The first results of the ETH Zürich and ANSTO collaboration focused on silicon carbide (SiC) devices have been reported in two publications.

Read more about the collaboration, which commenced in 2024.

Dr Corinna Martinella (pictured below), formerly a senior scientist at ETH Zurich, said in a LinkedIn post that the research advances an understanding of the basic mechanisms of radiation damage in SiC power devices exposed to heavy ions.

The journal article in IEEEExplore describes the testing of how commercial silicon carbide (SiC) power devices. including MOSFETs and Junction Barrier Schottky (JBS) diodes, respond to space-like radiation at a microscopic level.

By using a highly focused beam of particles at the Centre for Accelerator Science, that either travel deep or stay near the surface, they studied how different kinds of radiation affect the devices.

They found that short-range particles could cause a type of damage called single event leakage current (SELC) in both older and newer versions of these devices. 

Monte Carlo simulations performed at ANSTO helped explain how particle depth affects the damage. In particular, when particles strike certain areas of a diode, they increase the electric field and trigger a chain reaction of ionisation, which may lead to lasting defects.

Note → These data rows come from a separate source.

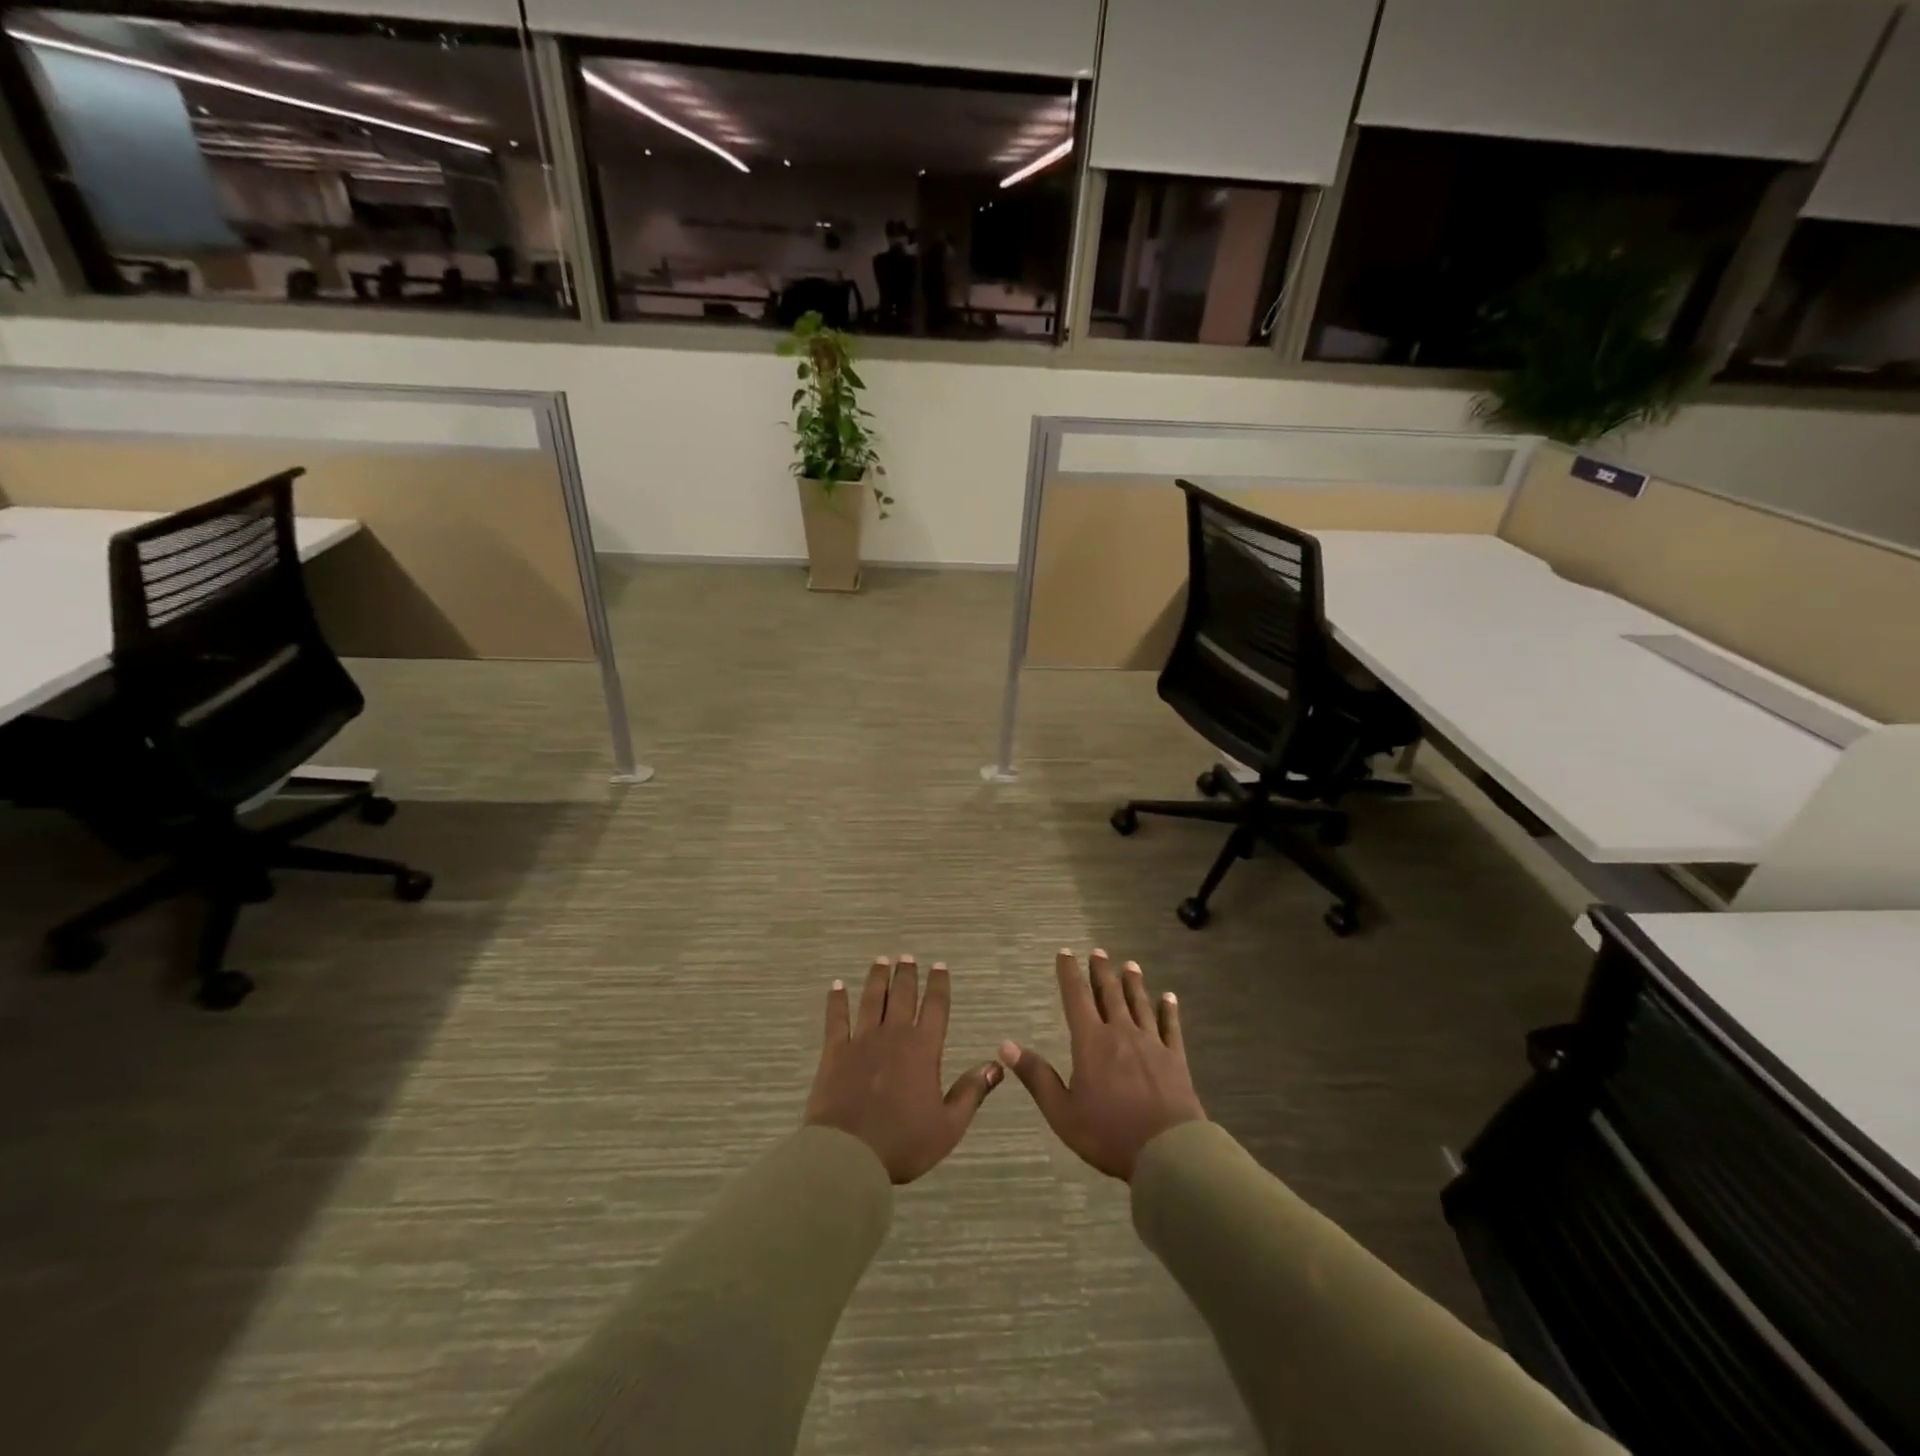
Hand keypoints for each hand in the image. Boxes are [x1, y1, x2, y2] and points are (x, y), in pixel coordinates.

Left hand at [805, 954, 1004, 1184]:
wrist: (848, 1154)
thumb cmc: (903, 1143)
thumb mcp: (948, 1126)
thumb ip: (971, 1092)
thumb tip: (996, 1065)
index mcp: (923, 1049)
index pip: (936, 1007)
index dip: (939, 985)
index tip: (940, 966)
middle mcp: (894, 1035)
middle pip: (902, 996)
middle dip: (907, 974)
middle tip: (907, 957)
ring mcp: (862, 1041)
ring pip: (872, 1000)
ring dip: (878, 979)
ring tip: (881, 961)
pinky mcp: (834, 1052)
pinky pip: (837, 1019)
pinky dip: (837, 1001)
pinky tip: (837, 986)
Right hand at [1002, 949, 1205, 1180]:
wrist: (1168, 1152)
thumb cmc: (1108, 1133)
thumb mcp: (1062, 1111)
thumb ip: (1036, 1076)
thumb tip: (1006, 1045)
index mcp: (1091, 1042)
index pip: (1076, 998)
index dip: (1069, 974)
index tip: (1065, 953)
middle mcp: (1121, 1033)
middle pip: (1109, 994)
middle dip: (1101, 971)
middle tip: (1098, 951)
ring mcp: (1151, 1044)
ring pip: (1139, 1004)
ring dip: (1133, 983)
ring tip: (1129, 965)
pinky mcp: (1175, 1059)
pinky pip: (1171, 1027)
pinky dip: (1168, 1010)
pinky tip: (1169, 997)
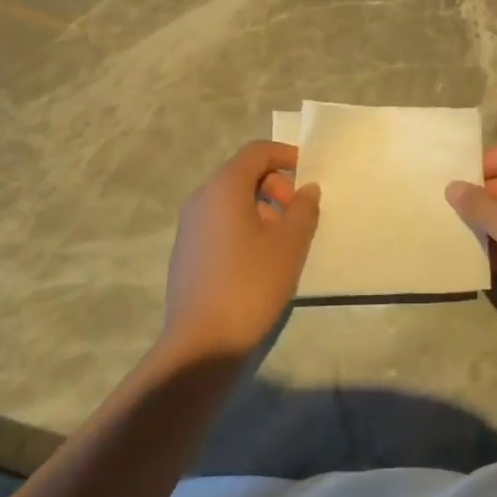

Some parts of the devices, such as the source and the gate metal lines showed no signs of damage. However, there were differences in how the devices reacted depending on whether the particle beam hit directly on the source pad or off to the side. A protective polyimide layer reduced how deeply ions could penetrate in off-pad areas.

Dr Martinella extended thanks to Dr. Ryan Drury and Dr. Zeljko Pastuovic for their invaluable support during the experiments, and to Dr. Stefania Peracchi for leading the preparation of the test campaign at ANSTO and for significant contributions throughout the entire project. All are co-authors on the publication.

A second paper also in IEEEExplore investigated the relation between SEEs caused by heavy-Ion Irradiation and defects in SiC devices. First author PhD student Helton De Medeiros. used heavy-ion irradiation with different linear energy transfers and ion penetration ranges to investigate the radiation tolerance of SiC power diodes. 

Single event leakage current degradation was observed for ion ranges shorter than the top crystalline layer. Other techniques were applied to explain the root cause of the observed radiation effects.